> _EXTRACTED TEXT_
The source subsequently is able to make the authorized changes in
the Green Group/Building 1 without additional review or approval or
permit revisions. Log entries are required if the source makes changes
that cause a shift to a different AOS. Note that the notification
requirements of the NSPS and MACT General Provisions continue to apply
if the source adds a new line or modifies an affected source or
facility within the Green Group.
VIII. What is the effect of these proposed revisions?
A. If these proposed revisions are finalized, what are the implications
for approved part 70 programs?
The part 70 regulations provide, in pertinent part, that--
If part 70 is subsequently revised such that the Administrator
determines that it is necessary to require a change to an approved
State program, the required revisions to the program shall be
submitted within 12 months of the final changes to part 70 or within
such other period as authorized by the Administrator.
See 40 CFR 70.4(a); see also 40 CFR 70.4(i).
The revisions to the part 70 program proposed build upon the
existing regulatory structure, as promulgated in 1992. For the reasons
discussed above, we believe that these proposed revisions clarify the
existing part 70 regulations. Our pilot experience--where we worked
closely with several different States--strongly suggests that these
revisions, if finalized, would likely not necessitate revisions to many
approved State programs. Based on our pilot experience, however, we
recognize that State programs differ, and we believe that at least some
States would likely revise their current part 70 program to add
sufficient authority to implement the final rule or to make current
[[Page 52240]]
authority on flexible permits more explicit. We solicit comment on our
initial position that at least some State programs would require
program revisions in response to the final rule.

> _WORK TO DO_
Please rewrite the stretch of the part 70 proposal from "The revisions to" through "the final rule.", swapping out "pilot experience" for "trial experience".

> _DATA EXTRACT_
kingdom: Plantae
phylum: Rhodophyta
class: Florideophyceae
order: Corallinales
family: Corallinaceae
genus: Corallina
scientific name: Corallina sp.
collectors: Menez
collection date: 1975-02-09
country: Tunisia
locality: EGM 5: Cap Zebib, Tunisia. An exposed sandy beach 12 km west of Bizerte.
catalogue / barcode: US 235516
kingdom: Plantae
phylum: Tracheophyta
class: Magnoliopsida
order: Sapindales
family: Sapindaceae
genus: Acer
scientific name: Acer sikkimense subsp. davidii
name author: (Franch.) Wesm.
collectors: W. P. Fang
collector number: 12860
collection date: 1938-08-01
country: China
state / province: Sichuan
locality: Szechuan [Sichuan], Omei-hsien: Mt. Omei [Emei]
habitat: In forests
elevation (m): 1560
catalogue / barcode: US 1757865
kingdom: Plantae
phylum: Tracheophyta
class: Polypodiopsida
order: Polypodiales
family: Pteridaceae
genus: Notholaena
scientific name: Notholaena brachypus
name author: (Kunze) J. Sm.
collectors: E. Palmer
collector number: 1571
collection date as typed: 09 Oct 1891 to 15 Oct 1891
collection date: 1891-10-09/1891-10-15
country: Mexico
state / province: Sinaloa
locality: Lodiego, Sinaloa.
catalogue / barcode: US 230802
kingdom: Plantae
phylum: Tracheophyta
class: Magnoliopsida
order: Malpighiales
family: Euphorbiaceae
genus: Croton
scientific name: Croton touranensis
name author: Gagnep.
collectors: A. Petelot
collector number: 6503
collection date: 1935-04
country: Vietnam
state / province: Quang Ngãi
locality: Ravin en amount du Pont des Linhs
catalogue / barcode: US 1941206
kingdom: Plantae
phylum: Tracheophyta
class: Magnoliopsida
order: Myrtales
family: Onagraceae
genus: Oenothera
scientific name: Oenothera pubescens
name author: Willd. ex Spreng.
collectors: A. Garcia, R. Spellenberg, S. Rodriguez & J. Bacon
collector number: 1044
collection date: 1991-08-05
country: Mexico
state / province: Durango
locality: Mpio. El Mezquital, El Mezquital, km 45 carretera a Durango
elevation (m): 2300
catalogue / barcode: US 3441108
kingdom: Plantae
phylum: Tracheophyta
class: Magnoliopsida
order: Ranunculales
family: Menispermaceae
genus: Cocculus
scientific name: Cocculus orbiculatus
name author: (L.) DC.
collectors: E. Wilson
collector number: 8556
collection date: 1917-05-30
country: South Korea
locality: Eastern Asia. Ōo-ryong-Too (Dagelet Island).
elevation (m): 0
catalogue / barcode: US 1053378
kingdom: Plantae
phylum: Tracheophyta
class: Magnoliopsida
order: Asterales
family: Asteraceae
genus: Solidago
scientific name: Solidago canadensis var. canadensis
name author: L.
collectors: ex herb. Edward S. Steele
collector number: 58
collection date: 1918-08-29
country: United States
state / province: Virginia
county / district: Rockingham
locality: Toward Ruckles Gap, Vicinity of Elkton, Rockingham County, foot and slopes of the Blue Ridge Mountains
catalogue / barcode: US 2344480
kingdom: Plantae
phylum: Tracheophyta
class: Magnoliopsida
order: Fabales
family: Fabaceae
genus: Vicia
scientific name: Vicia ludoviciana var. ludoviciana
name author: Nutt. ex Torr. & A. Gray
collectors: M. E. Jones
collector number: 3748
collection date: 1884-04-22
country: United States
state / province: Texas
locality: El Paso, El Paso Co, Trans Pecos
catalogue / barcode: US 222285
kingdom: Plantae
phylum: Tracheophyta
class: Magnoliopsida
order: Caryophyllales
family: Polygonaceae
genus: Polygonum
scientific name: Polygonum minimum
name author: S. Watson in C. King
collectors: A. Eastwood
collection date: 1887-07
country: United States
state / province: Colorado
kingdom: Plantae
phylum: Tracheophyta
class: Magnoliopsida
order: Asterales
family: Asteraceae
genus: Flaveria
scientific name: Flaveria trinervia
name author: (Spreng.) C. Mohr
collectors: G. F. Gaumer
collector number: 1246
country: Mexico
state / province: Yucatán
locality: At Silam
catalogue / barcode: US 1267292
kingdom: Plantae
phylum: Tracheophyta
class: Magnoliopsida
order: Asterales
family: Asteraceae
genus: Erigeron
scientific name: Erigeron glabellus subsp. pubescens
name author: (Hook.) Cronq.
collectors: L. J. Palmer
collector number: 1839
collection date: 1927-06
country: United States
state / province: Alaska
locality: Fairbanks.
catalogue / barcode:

> _WRITTEN ANSWER_
The revisions to the part 70 program proposed build upon the
existing regulatory structure, as promulgated in 1992. For the reasons
discussed above, we believe that these proposed revisions clarify the
existing part 70 regulations. Our trial experience--where we worked
closely with several different States--strongly suggests that these
revisions, if finalized, would likely not necessitate revisions to many
approved State programs. Based on our trial experience, however, we
recognize that State programs differ, and we believe that at least some
States would likely revise their current part 70 program to add
sufficient authority to implement the final rule or to make current
[[Page 52240]]
authority on flexible permits more explicit. We solicit comment on our
initial position that at least some State programs would require
program revisions in response to the final rule.